When the time came for the World Championship, he submitted his race resume, and he managed to earn entries for qualifying. The first day of races is the qualifying — out of 30, the top five in each class moves on.
“To get entries is even kind of tricky,” he admits. “It’s quite the cut.
“It’s tough — they’re fast down there for sure,” Mulvahill says. “I didn’t know what to expect, where I would sit amongst them, so I kind of went all out in qualifying. I was surprised.”
The first time World Championship competitor had entries for three classes. In stock he came third and he took first place in qualifying for improved, beating everyone by two seconds. The third class he missed the cut by just one spot, placing sixth.
The jump from the challenge of qualifying and the finals was immense.
“It’s a feat just to get over the mountain, they call it Snow King Mountain, it’s a ski hill, but it’s one of their Black Diamond runs, it’s where we do our race. Qualifying, we only qualified to the first catwalk, like there’s a catwalk where the groomer can go across, and then finals, you go over the top of the mountain there,” he shares.

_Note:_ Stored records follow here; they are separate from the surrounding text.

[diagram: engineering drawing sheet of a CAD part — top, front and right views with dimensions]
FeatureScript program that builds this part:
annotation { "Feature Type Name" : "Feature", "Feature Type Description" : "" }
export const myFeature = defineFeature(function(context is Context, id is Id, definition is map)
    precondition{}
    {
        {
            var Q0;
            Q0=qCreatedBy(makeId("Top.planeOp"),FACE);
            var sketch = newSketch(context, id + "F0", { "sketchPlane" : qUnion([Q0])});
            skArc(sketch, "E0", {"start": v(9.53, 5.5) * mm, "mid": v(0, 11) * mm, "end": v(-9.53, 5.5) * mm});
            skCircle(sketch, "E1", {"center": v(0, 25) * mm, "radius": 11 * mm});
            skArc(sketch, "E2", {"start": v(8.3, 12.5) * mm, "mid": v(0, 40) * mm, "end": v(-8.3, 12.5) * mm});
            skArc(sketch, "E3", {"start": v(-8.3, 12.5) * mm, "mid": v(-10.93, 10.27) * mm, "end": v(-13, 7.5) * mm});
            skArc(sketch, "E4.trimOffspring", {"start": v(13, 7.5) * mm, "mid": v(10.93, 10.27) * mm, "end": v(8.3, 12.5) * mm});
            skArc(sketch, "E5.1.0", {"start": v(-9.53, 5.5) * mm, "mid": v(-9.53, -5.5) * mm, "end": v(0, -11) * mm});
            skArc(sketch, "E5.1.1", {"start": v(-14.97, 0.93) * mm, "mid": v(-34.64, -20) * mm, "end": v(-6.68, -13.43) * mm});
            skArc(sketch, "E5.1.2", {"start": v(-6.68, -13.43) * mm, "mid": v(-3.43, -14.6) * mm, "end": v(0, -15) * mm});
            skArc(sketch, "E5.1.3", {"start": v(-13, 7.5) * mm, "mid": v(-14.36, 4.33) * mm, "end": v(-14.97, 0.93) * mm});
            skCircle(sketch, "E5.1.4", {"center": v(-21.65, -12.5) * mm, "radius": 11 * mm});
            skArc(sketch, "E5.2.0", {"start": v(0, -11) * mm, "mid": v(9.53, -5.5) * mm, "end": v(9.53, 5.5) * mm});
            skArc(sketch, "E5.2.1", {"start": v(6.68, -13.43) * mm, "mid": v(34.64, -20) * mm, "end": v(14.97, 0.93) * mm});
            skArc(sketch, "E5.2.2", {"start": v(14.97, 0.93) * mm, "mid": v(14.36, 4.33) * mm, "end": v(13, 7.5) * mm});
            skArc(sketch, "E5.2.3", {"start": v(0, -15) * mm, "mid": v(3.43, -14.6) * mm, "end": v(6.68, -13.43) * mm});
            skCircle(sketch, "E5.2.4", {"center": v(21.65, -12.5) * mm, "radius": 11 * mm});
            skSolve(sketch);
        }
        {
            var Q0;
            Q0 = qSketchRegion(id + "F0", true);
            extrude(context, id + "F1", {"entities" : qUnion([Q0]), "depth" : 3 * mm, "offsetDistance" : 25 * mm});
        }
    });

“When I made it over the top, I was just so excited to make it over the top, let alone place in second, I was so happy.”
It was a satisfying end to a long week or so, starting with a 23 hour drive to Jackson Hole.
“It was really intense, especially for my first time, not knowing what to expect. Just the week before, we traveled down probably four days before the event started just to get in the groove and calm down and get the sleds ready, because it’s different elevation down there, it’s a lot higher than here,” he says.
“The town itself is about 6,200 ft, just getting the sleds running for that altitude, and getting practiced up, and there was a lot of preparation.”
Now with the experience under his belt, he’s looking to compete more in the States next season in the Rocky Mountain States HillClimb Association and make a name for himself there.
“Next year, I would probably be investing more time in the RMSHA circuit in the United States, and that’s high calibre racing down there, higher calibre than down here, and I’m probably going to look at doing part of the circuit down there next year leading up to the World Championships again, and I probably would stick with semi-pro again just to top out in that,” he says.
For now, he’s got one more race before the season wraps up, at Sun Peaks in Kamloops for the WCHA on Easter weekend.
He’s also active in the Dawson Creek snowmobiling community, and was a race coordinator with the Paradise Valley Snowmobile Association, helping organize last weekend’s hillcross races on Bear Mountain.
But with the season coming to an end, it’s nearly time to get down to work — literally.
“I work all summer to ride in the winter. I do lots of backcountry riding as well, just in the mountains. Racing is really growing on me, it’s just taking first over backcountry riding, so next year I’ll probably work as much as I can until race season starts again.”